I have received three litres of products that substitute milk.
A Norwegian company wants to know if I’m interested in investing in the production of this new type of food, because, according to the opinion of an expert, David Rietz, ‘ALL (the capital letters are his) cow’s milk has 59 active hormones and substantial amount of fat, cholesterol, dioxins, bacteria and viruses.’
I think of calcium, which ever since I was a child, I heard my mother say was good for the bones, but the expert anticipated my thought: ‘Calcium? How are the cows able to acquire sufficient calcium for their voluminous bone structure? From the plants!’
Of course, the new product is made from plants, and milk is condemned based on innumerable studies done at the most diverse institutes spread throughout the world.
And its proteins? David Rietz is implacable: ‘I know that people call milk the liquid meat (I never heard that expression, but he must know what he is talking about) due to its high amount of protein.
But it is the protein that makes calcium not able to be absorbed by the organism. Countries with a rich diet in proteins also show a high index of osteoporosis (lack of calcium in our bones).’
On that same afternoon, I receive a text my wife found on the Internet: ‘Those who are between 40 and 60 years old today drove cars with children sat lose on the back seat, having fun and jumping around.

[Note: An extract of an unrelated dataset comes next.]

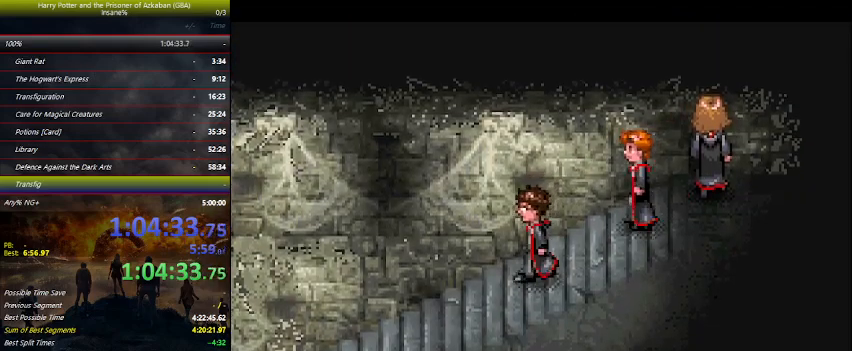
{"keys": ["right"], "events": []}
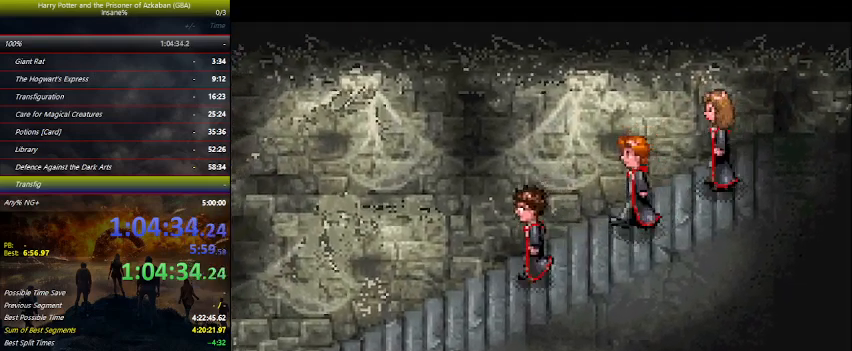
{"keys": ["right"], "events": []}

I, for example, am part of a generation that built the legendary soapbox cars (I don’t know how to explain this to today’s generation – let’s say the ‘roller-skate wheels’ were metal balls fixed between two iron rings) and we would descend the steep streets of Botafogo, using our shoes as brakes, falling, hurting, but proud of the high-speed adventure.
Children were never right, they were always grounded, and that didn’t mean they had psychological problems of rejection or lack of love. In school there were good and bad students: the first went on to the next stage, the latter failed.
Psychotherapists weren’t sought out to study these cases – those who failed would just repeat the year.
And even so we survived despite some scratched knees and a few traumas. We not only survived, but we remember the time when milk wasn’t poison, when children would solve their problems without help, fight when necessary, and spend great part of the day without electronic games, inventing children’s plays with their friends.
But let’s go back to the initial issue of this column: I decided to try the new product that substitutes the killer milk. I couldn’t drink the second sip. I asked my wife and our housemaid to taste it without saying what it was, and both of them said they had never tasted anything so bad in their lives.
I’m concerned about the children of tomorrow, with their electronic games, parents with cell phones, psychotherapists helping out at every defeat, and – over all – having to drink this ‘magic potion’ that will keep them without cholesterol, osteoporosis, 59 active hormones, and toxins.
They’ll live with great health, considerable balance, and when they grow up they will discover milk (at this point, possibly an illegal beverage). Who knows a scientist of 2050 will take upon himself to rescue something that had been consumed since the beginning of times?
Or will milk only be obtained through drug dealers?